Aicha FOFANA est une jeune dame qui utilise couramment des soutiens gorge communément appelé « SAOUDIEN » après avoir été alerté sur les dangers liés à ces types de soutiens, elle a déchirée le sien pour vérifier. Dedans, elle a trouvé des substances liquides. Des substances que beaucoup qualifient d’acide.

Comme Aicha, plusieurs autres filles ont fait les mêmes constats. C’est le cas d’Oumou TOURE qui témoigne que sa jeune sœur  en a été victime : « Pour en être sur, nous avons déchiré nos soutiens. Dedans, on a trouvé des plastics dans lesquels sont emballés du liquide et des perles. Ce genre de soutien a fait des allergies au niveau des seins de ma jeune sœur. »
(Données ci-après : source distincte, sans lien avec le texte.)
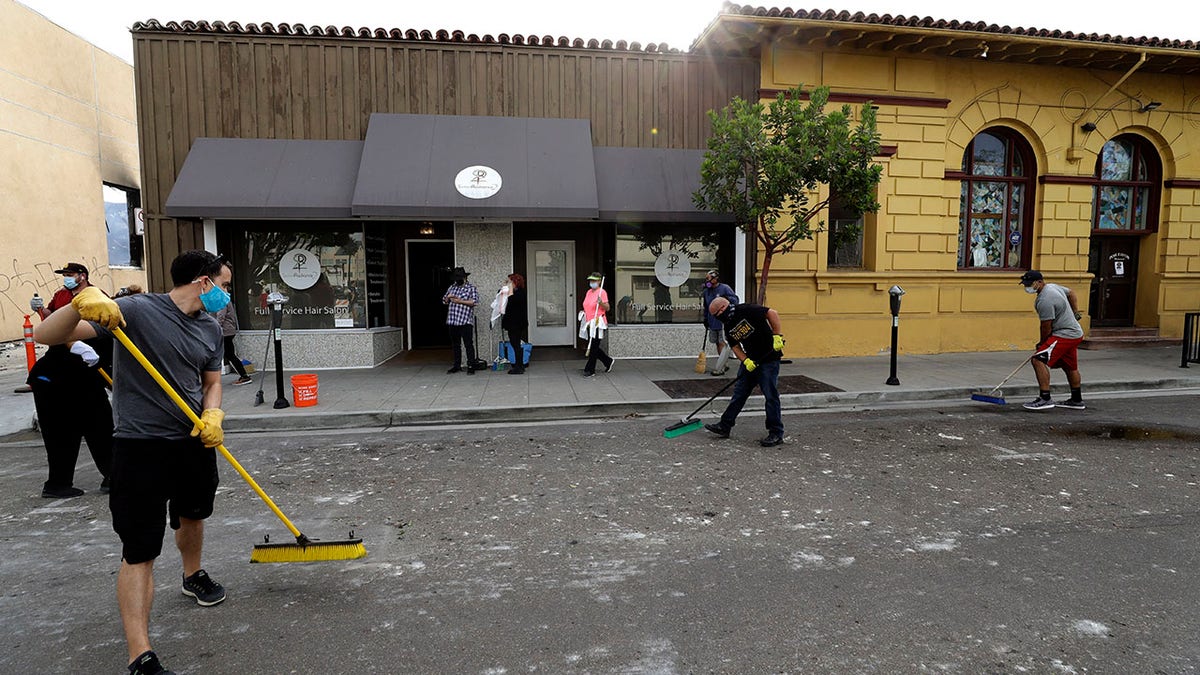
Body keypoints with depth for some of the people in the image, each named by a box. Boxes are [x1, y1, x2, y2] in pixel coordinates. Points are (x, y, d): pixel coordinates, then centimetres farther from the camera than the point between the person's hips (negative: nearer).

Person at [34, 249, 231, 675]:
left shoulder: (210, 328, 5)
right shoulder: (137, 310, -15)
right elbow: (46, 336, -17)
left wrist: (212, 415, -5)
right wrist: (81, 303, -37)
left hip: (194, 441, 7)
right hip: (141, 446, -7)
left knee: (192, 515, 27)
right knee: (139, 552, -5)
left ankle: (193, 576, 55)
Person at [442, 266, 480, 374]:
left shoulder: (471, 288, 0)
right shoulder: (452, 287, 17)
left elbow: (475, 301, -14)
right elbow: (444, 301, 20)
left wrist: (460, 301, -16)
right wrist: (448, 297, -3)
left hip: (465, 321, -6)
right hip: (452, 321, 6)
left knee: (468, 344, -4)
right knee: (455, 345, 12)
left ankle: (471, 366, 0)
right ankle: (457, 366, 21)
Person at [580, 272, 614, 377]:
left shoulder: (602, 292, -9)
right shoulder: (589, 292, 14)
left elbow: (607, 308, -13)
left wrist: (601, 303, -29)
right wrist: (584, 313, 10)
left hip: (597, 323, -8)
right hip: (589, 323, 8)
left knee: (593, 348, -3)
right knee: (592, 347, 11)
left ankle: (590, 370, 6)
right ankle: (609, 361, 27)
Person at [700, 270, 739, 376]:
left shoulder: (725, 288, -9)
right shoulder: (706, 292, 11)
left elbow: (735, 300, -9)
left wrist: (727, 298, -27)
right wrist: (705, 319, 21)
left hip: (724, 322, -7)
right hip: (712, 323, 7)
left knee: (723, 344, -7)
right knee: (718, 343, 12)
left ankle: (719, 369, -7)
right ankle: (724, 365, 24)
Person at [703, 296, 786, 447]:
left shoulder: (746, 310, -17)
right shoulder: (728, 327, 7)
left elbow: (772, 313, -18)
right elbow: (736, 347, 7)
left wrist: (777, 336, -21)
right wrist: (746, 361, -10)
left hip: (769, 358, -8)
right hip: (751, 360, 8)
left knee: (771, 396, -4)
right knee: (739, 393, 10)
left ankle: (776, 434, 6)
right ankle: (725, 426, 17)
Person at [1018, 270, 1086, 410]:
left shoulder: (1045, 300, -24)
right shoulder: (1053, 286, 8)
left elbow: (1046, 327, -18)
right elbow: (1071, 293, 28)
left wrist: (1041, 344, -3)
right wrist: (1075, 312, 31)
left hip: (1064, 335, -11)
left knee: (1038, 360, -21)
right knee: (1070, 367, 23)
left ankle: (1045, 399, -24)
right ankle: (1077, 400, 38)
 Cette découverte alarmante n’est pas sans conséquence. Elle affecte sérieusement les vendeuses de ces soutiens gorges comme le souligne une d’entre elles. Selon Hawa Camara, ce n’est pas dans tous les soutiens gorges « SAOUDIENS » qui contiennent ces substances nuisibles à la santé. Mais elle affirme qu’il existe par contre quelques échantillons qui en contiennent.

 Plusieurs autres commerçants soulignent que cette situation les affectent négativement .A en croire leur propos, ils ont dépensé des millions dans ces soutiens gorges qu’aucune femme guinéenne ne voudrait plus utilisés.

La question que bon nombre de citoyens guinéens se posent, est de savoir si les soutiens « Saoudien » pourraient-ils être à l’origine du cancer ? Pour le moment, les cancérologues affirment qu’ils ne disposent pas de preuves scientifiques à ce problème.

Mamady KEITA oncologue et  radiothérapeute à l’hôpital Donka déclare qu’il faut d’abord établir une relation cause à effet en rapport avec le liquide contenu dans ces soutiens. Pour ce faire, les spécialistes en la matière demandent au ministère de la santé en commun accord avec celui du commerce à travers son service contrôle qualité de faire des inspections sur les filiales qui les importent afin d’examiner cette substance liquide au laboratoire. Pendant ce temps, le taux du cancer de seins prend une proportion inquiétante dans le pays.

En attendant que des dispositions soient prises dans cette affaire de soutien « saoudien »,  c’est la suspicion qui règne en Guinée. Mais des observateurs demandent à la couche prédisposée à développer le cancer de ne pas céder à la panique.